Excerpted passage.
Traceback (most recent call last):
File "./train.py", line 443, in
train(n_gpus, rank, **train_config)
File "./train.py", line 321, in train
attn_logprob, mean, log_var, prob) = model(
File "/home/ubuntu/myenv/lib/python3.8/site-packages/torch/nn/modules/module.py", line 1501, in _call_impl
return forward_call(*args, **kwargs)
File "/home/ubuntu/flowtron/flowtron.py", line 875, in forward
text = self.encoder(text, in_lens)
File "/home/ubuntu/myenv/lib/python3.8/site-packages/torch/nn/modules/module.py", line 1501, in _call_impl
return forward_call(*args, **kwargs)
File "/home/ubuntu/flowtron/flowtron.py", line 498, in forward
mask = get_mask_from_lengths(in_lens).unsqueeze(1) if x.size(0) > 1 else None
File "/home/ubuntu/flowtron/flowtron.py", line 47, in get_mask_from_lengths
max_len = torch.max(lengths).item()
RuntimeError: CUDA error: device-side assert triggered
CUDA kernel errors might be asynchronously reported at some other API call, so the stacktrace below might be incorrect.
For debugging consider passing CUDA_LAUNCH_BLOCKING=1.
Compile with TORCH_USE_CUDA_DSA to enable device-side assertions.
When I take a subset of single speaker from the same training data, its working normally. What am I missing?

Assignment. From the training error log, extract word for word the span starting with "RuntimeError: CUDA error: device-side" and going on through "am I missing?".

Source information.
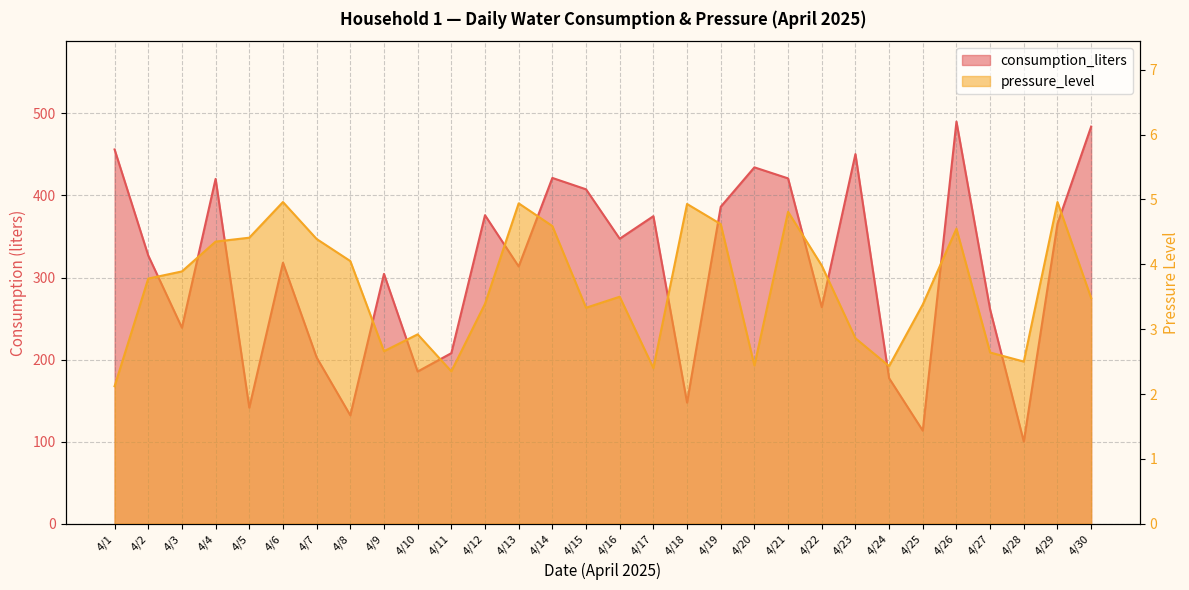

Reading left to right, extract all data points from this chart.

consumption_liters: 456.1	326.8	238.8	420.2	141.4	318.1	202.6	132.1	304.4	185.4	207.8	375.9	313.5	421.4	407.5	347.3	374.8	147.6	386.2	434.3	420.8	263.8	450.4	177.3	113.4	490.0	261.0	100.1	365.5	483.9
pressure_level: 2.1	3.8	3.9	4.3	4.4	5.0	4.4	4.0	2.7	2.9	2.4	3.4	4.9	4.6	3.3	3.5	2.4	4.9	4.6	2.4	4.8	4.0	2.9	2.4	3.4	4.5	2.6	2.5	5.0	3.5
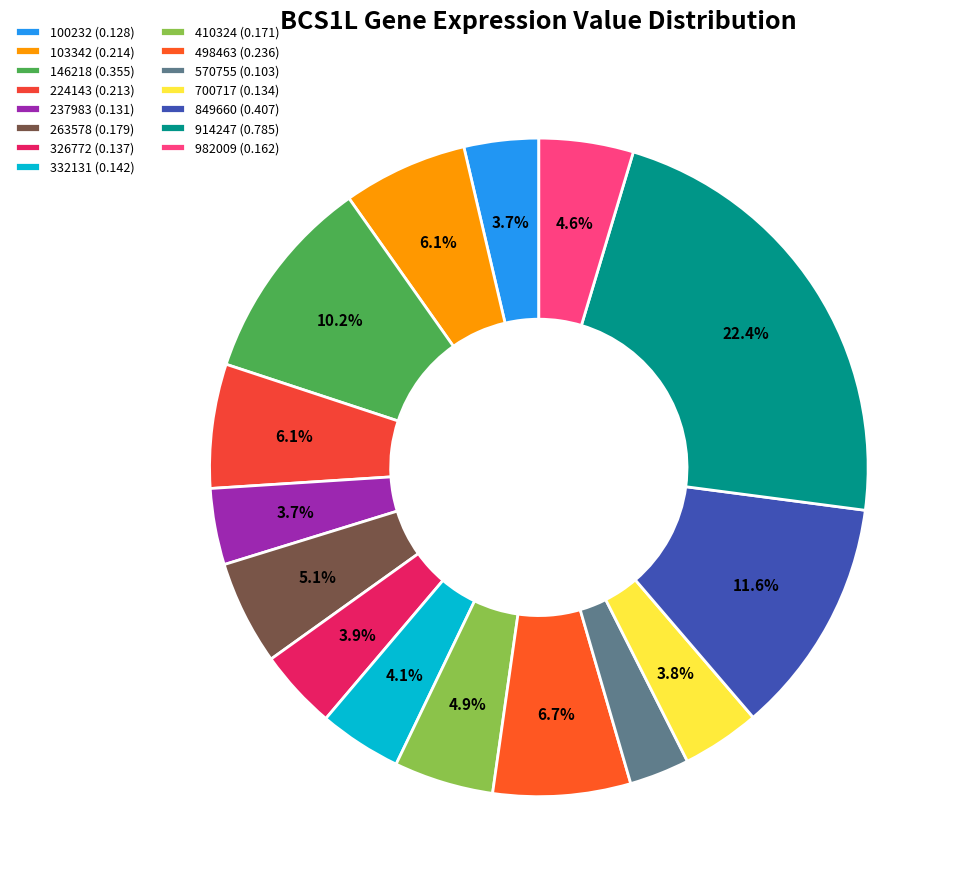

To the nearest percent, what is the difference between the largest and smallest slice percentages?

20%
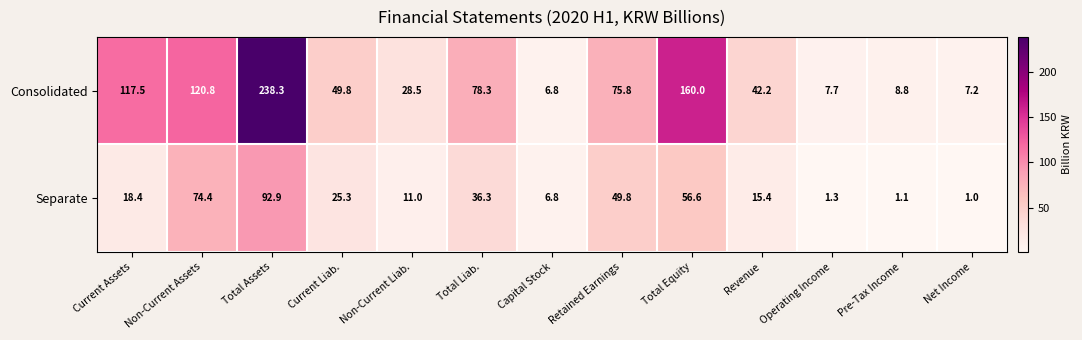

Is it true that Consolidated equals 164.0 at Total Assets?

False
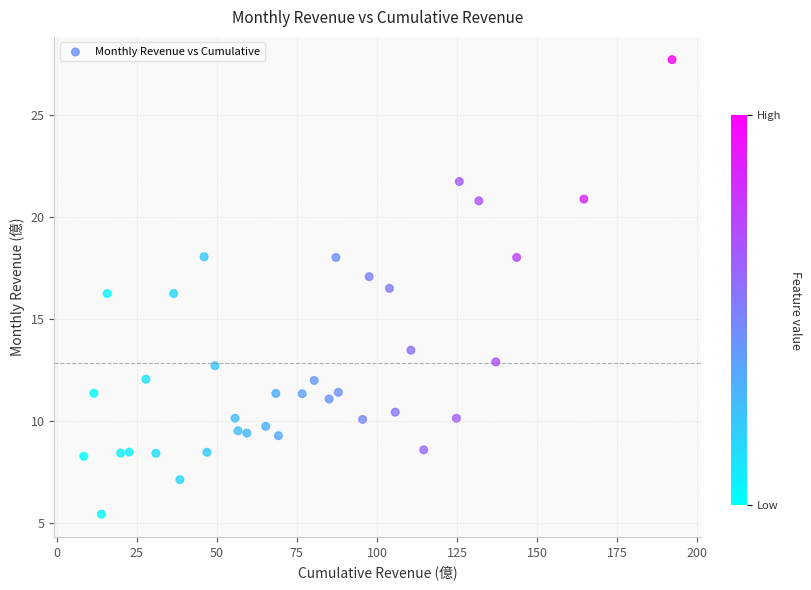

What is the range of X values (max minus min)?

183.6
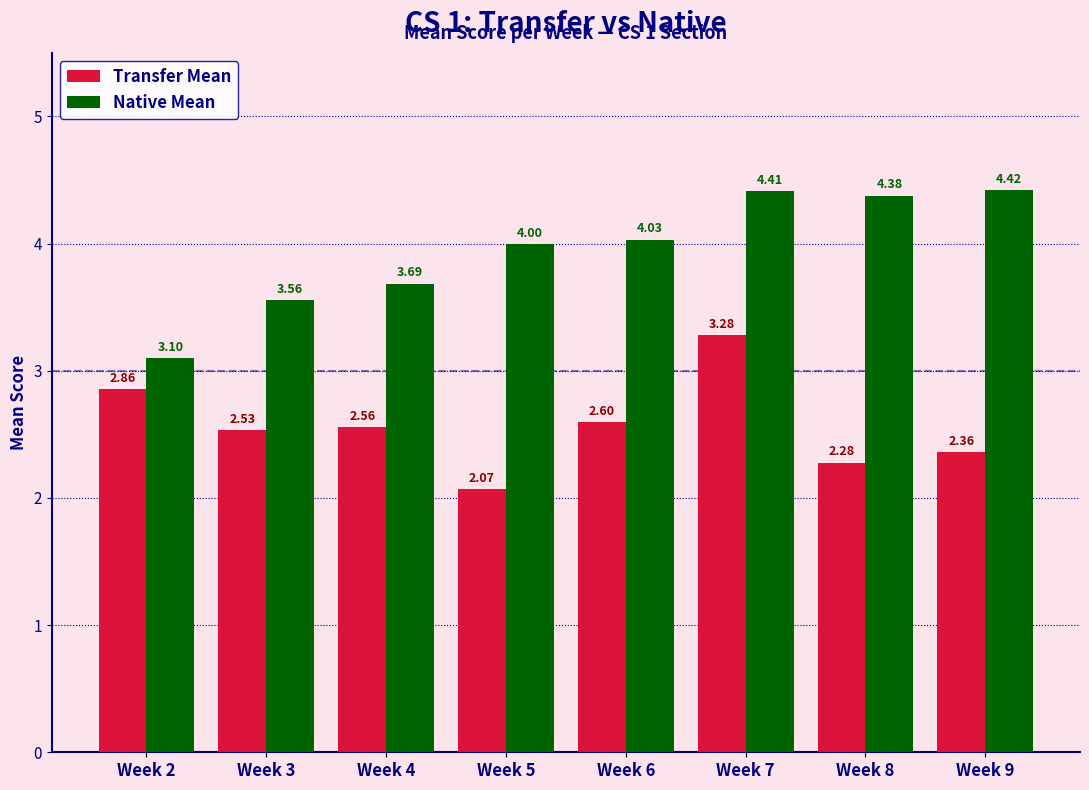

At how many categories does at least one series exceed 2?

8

Task response.
RuntimeError: CUDA error: device-side assert triggered
CUDA kernel errors might be asynchronously reported at some other API call, so the stacktrace below might be incorrect.
For debugging consider passing CUDA_LAUNCH_BLOCKING=1.
Compile with TORCH_USE_CUDA_DSA to enable device-side assertions.
When I take a subset of single speaker from the same training data, its working normally. What am I missing?